Remember the entry-level employee you sent out to count products? Turns out he’s terrible at math. You know what isn’t? Artificial intelligence.
Machine learning improves as it gains information, producing meaningful insights that make stocking decisions more accurate. It doesn’t miscount either – provided correct data is entered into its system. As the saying goes, “People lie; numbers don’t.”
Another benefit of inventory tracking software is a reduction of first-come, first-served order fulfillments. This is a reactive process dependent on having stock available and does nothing to address critical customers who need materials but have to be put on the backburner.
Machine learning helps distributors go from a first-come fulfillment strategy to a more proactive method of serving the most critical customers first.

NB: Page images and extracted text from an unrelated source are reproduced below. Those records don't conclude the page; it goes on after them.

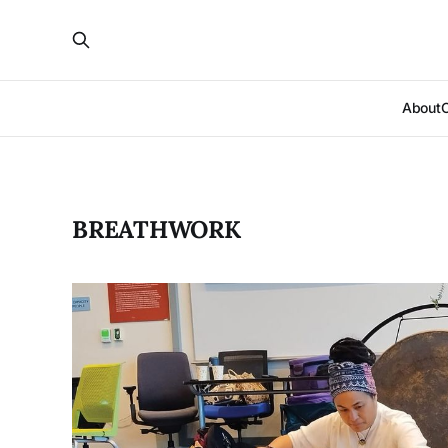
About
BREATHWORK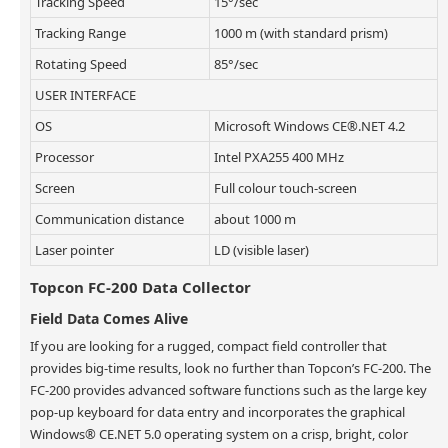
Tracking Speed
15°/sec
Tracking Range
1000 m (with standard prism)
Rotating Speed
85°/sec
USER INTERFACE
OS
Microsoft Windows CE®.NET 4.2
Processor
Intel PXA255 400 MHz
Screen
Full colour touch-screen
Communication distance
about 1000 m
Laser pointer
LD (visible laser)
Topcon FC-200 Data Collector
Field Data Comes Alive
If you are looking for a rugged, compact field controller that
provides big-time results, look no further than Topcon’s FC-200. The
FC-200 provides advanced software functions such as the large key
pop-up keyboard for data entry and incorporates the graphical
Windows® CE.NET 5.0 operating system on a crisp, bright, color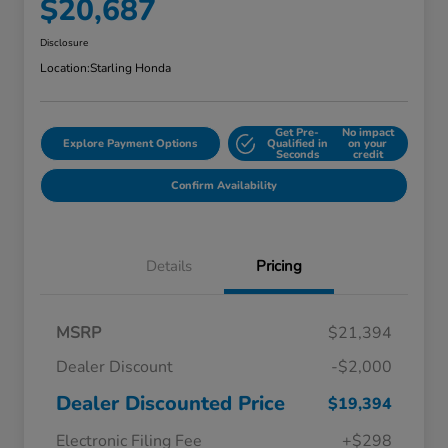
$20,687
Disclosure
Location:
Starling Honda
Get Pre-
No impact
Explore Payment Options
Qualified in
on your
Seconds
credit
Confirm Availability
Details
Pricing
MSRP
$21,394
Dealer Discount
-$2,000
Dealer Discounted Price
$19,394
Electronic Filing Fee
+$298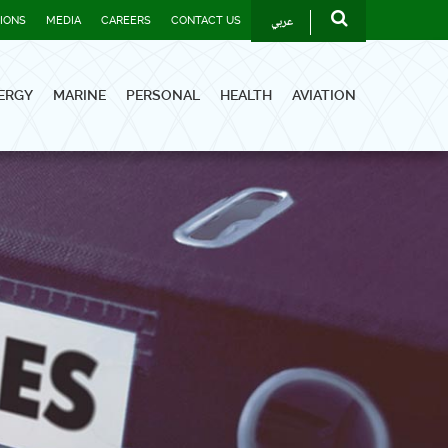
عربي
TIONS
MEDIA
CAREERS
CONTACT US
ERGY
MARINE
PERSONAL
HEALTH
AVIATION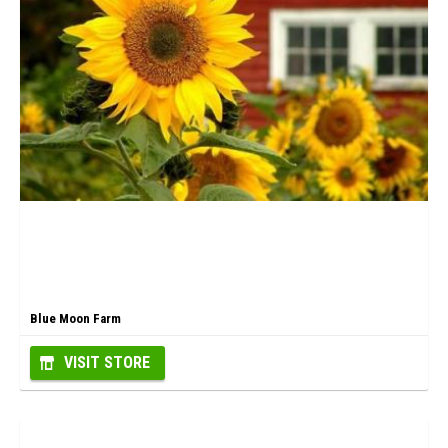
Blue Moon Farm
VISIT STORE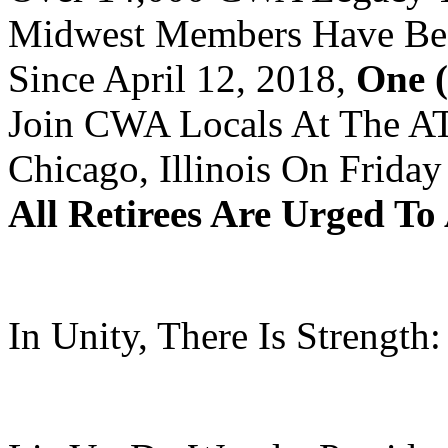
Midwest Members Have Bee
Since April 12, 2018,
One (
Join CWA Locals At The AT
Chicago, Illinois On Frida
All Retirees Are Urged To
In Unity, There Is Strength: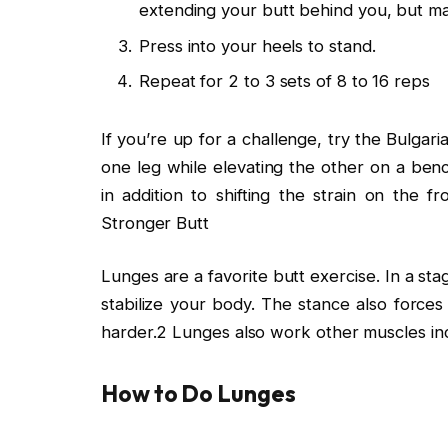
extending your butt behind you, but mai
Press into your heels to stand.
Repeat for 2 to 3 sets of 8 to 16 reps
If you’re up for a challenge, try the Bulgar
one leg while elevating the other on a benc
in addition to shifting the strain on the f
Stronger Butt
Lunges are a favorite butt exercise. In a st
stabilize your body. The stance also forces
harder.2 Lunges also work other muscles inc
How to Do Lunges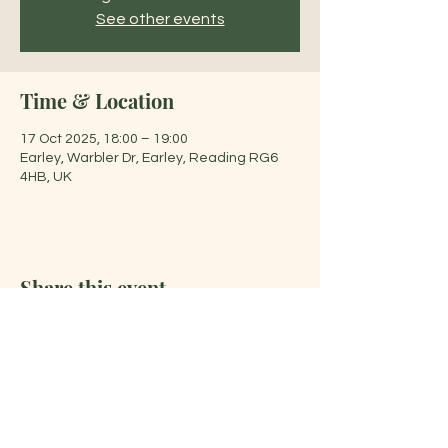
See other events
Time & Location
17 Oct 2025, 18:00 – 19:00
Earley, Warbler Dr, Earley, Reading RG6
4HB, UK
Share this event
Jelena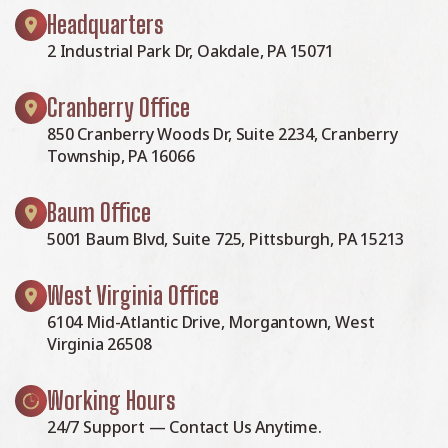
Headquarters
2 Industrial Park Dr, Oakdale, PA 15071
Cranberry Office
850 Cranberry Woods Dr, Suite 2234, Cranberry
Township, PA 16066
Baum Office
5001 Baum Blvd, Suite 725, Pittsburgh, PA 15213
West Virginia Office
6104 Mid-Atlantic Drive, Morgantown, West
Virginia 26508
Working Hours
24/7 Support — Contact Us Anytime.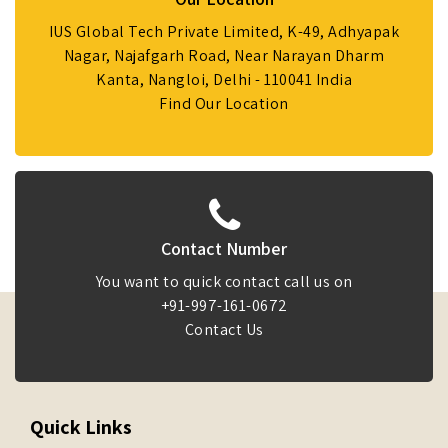
IUS Global Tech Private Limited, K-49, Adhyapak
Nagar, Najafgarh Road, Near Narayan Dharm
Kanta, Nangloi, Delhi - 110041 India
Find Our Location
Contact Number
You want to quick contact call us on
+91-997-161-0672
Contact Us
Quick Links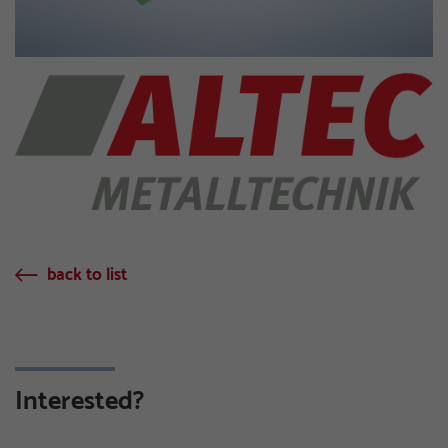
back to list
Interested?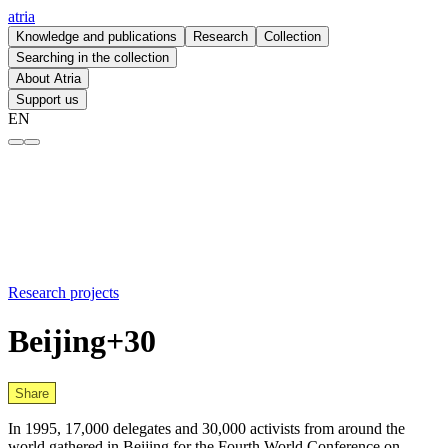
atria
Knowledge and publications
Research
Collection
Searching in the collection
About Atria
Support us
EN
Beijing+30 – atria
Research projects
Beijing+30
Share
In 1995, 17,000 delegates and 30,000 activists from around the
world gathered in Beijing for the Fourth World Conference on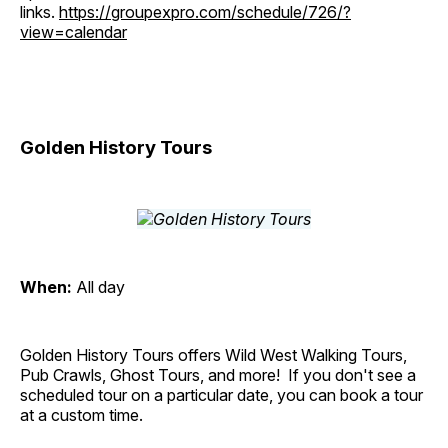
links.
https://groupexpro.com/schedule/726/?
view=calendar
Golden History Tours
When:
All day
Golden History Tours offers Wild West Walking Tours,
Pub Crawls, Ghost Tours, and more! If you don't see a
scheduled tour on a particular date, you can book a tour
at a custom time.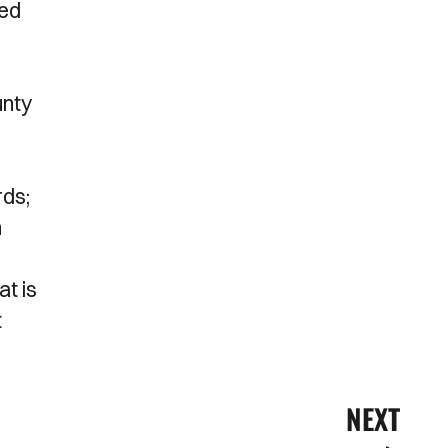
sed
unty
rds;
n
at is
t
NEXT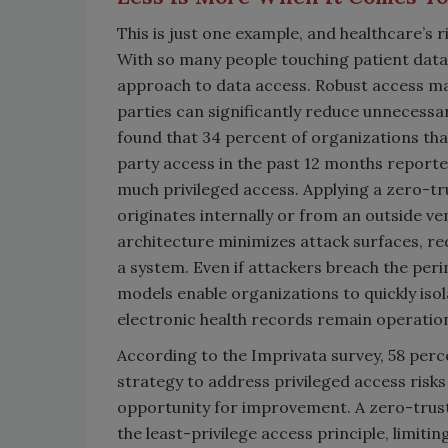
This is just one example, and healthcare’s r
With so many people touching patient data,
approach to data access. Robust access ma
parties can significantly reduce unnecessa
found that 34 percent of organizations tha
party access in the past 12 months reporte
much privileged access. Applying a zero-tr
originates internally or from an outside ve
architecture minimizes attack surfaces, re
a system. Even if attackers breach the per
models enable organizations to quickly iso
electronic health records remain operation
According to the Imprivata survey, 58 perce
strategy to address privileged access risks 
opportunity for improvement. A zero-trust
the least-privilege access principle, limit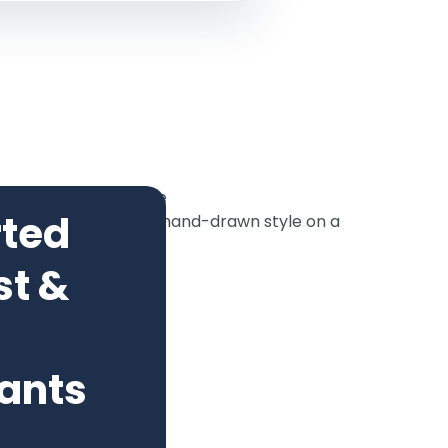
rted
st &
ants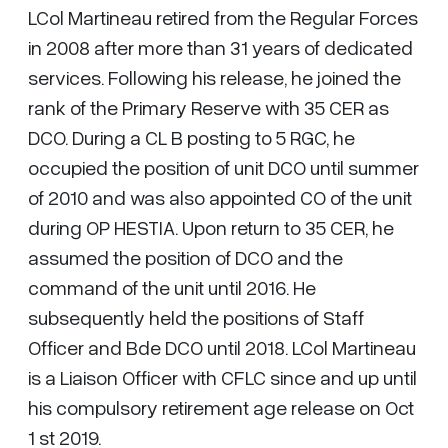
LCol Martineau retired from the Regular Forces
in 2008 after more than 31 years of dedicated
services. Following his release, he joined the
rank of the Primary Reserve with 35 CER as
DCO. During a CL B posting to 5 RGC, he
occupied the position of unit DCO until summer
of 2010 and was also appointed CO of the unit
during OP HESTIA. Upon return to 35 CER, he
assumed the position of DCO and the
command of the unit until 2016. He
subsequently held the positions of Staff
Officer and Bde DCO until 2018. LCol Martineau
is a Liaison Officer with CFLC since and up until
his compulsory retirement age release on Oct
1 st 2019.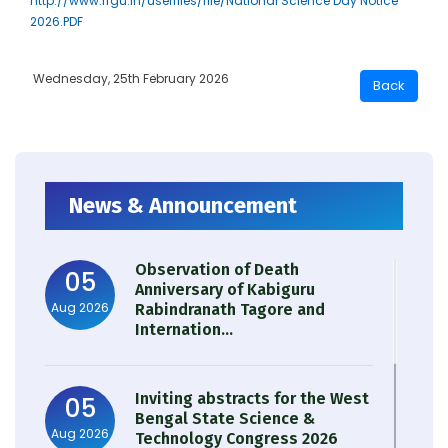
http://www.rrgu.in/userfiles/file/National Science Day Notice
2026.PDF
Wednesday, 25th February 2026
News & Announcement
Observation of Death
05
Anniversary of Kabiguru
Aug 2026
Rabindranath Tagore and
Internation...
Inviting abstracts for the West
05
Bengal State Science &
Aug 2026
Technology Congress 2026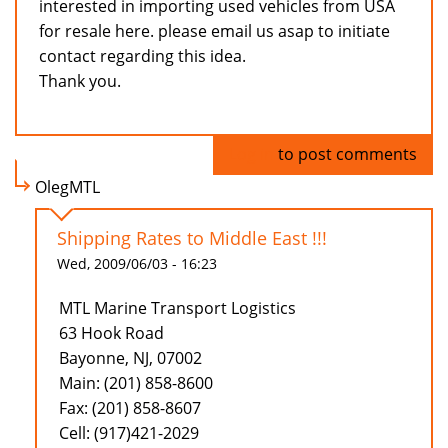
interested in importing used vehicles from USA
for resale here. please email us asap to initiate
contact regarding this idea.
Thank you.
Log in
to post comments
OlegMTL
Shipping Rates to Middle East !!!
Wed, 2009/06/03 - 16:23
MTL Marine Transport Logistics
63 Hook Road
Bayonne, NJ, 07002
Main: (201) 858-8600
Fax: (201) 858-8607
Cell: (917)421-2029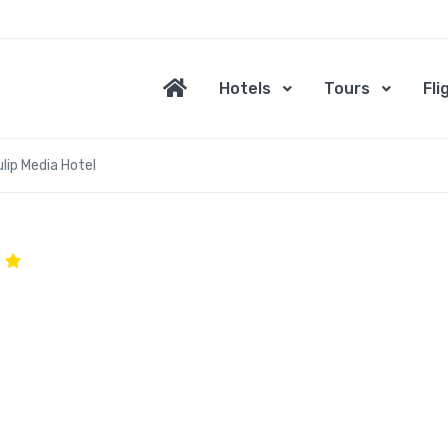
Hotels
Tours
Fli
lip Media Hotel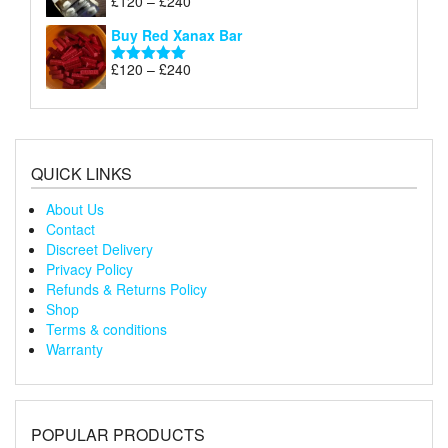
£
120
–
£
240
Rated
5.00
£240
range:
out of 5
Buy Red Xanax Bar
£120
through
Price
£
120
–
£
240
Rated
5.00
£240
range:
out of 5
£120
through
£240
QUICK LINKS
About Us
Contact
Discreet Delivery
Privacy Policy
Refunds & Returns Policy
Shop
Terms & conditions
Warranty
POPULAR PRODUCTS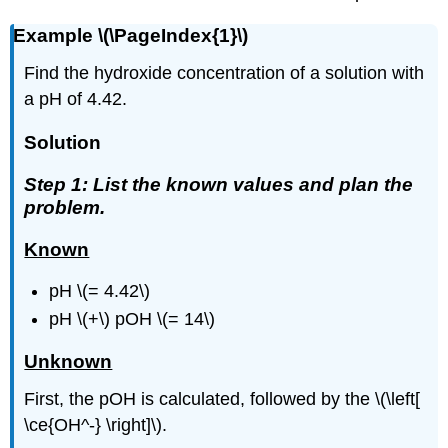
Example \(\PageIndex{1}\)
Find the hydroxide concentration of a solution with
a pH of 4.42.
Solution
Step 1: List the known values and plan the
problem.
Known
pH \(= 4.42\)
pH \(+\) pOH \(= 14\)
Unknown
First, the pOH is calculated, followed by the \(\left[
\ce{OH^-} \right]\).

As a result, distributors can avoid failure-to-fill problems that often result in angry customers and uncomfortable talks.
If you’ve ever eaten fast food, you’ve likely been upsold. It’s an age-old trick that converts, but technology makes it even better.
There is no shortage of software available today that can simplify the online upselling process. In many cases, these programs rely on historical purchase and inventory data to make product recommendations based on a customer’s current cart. If you’ve ever shopped with Amazon, you’ve likely experienced some high-end upselling in action. The retailer relies on advanced machine learning and algorithms to determine products you would like based on what you’ve looked at or added to your cart.
Offering value-added products opens the door for further partnership between distributors and their manufacturing partners. When the two sides work together, they can quickly address issues when they first pop up and anticipate future needs before they become problems. The result is a solutions-oriented approach that puts the customer first.
Value-adds on the service side make sense, too. By focusing on customer service, distributors can defuse situations before they become costly. Customers also benefit from the experience, as it more closely mirrors the service they’re used to receiving from a traditional B2C (business to consumer) outlet. In turn, these customers typically have higher lifetime values than those who receive poor service.
Technology has improved by leaps and bounds since the COVID-19 pandemic began.
Companies are challenged to work together in new and innovative ways, opening the door for better communication and partnerships between manufacturers, distributors, and consumers.
Whether it’s maintaining critical stock levels or ensuring products arrive on time, new technology is helping distributors create seamless purchasing experiences. For the companies that take advantage, the result could be happier customers, new markets, and maybe – just maybe – a better bottom line.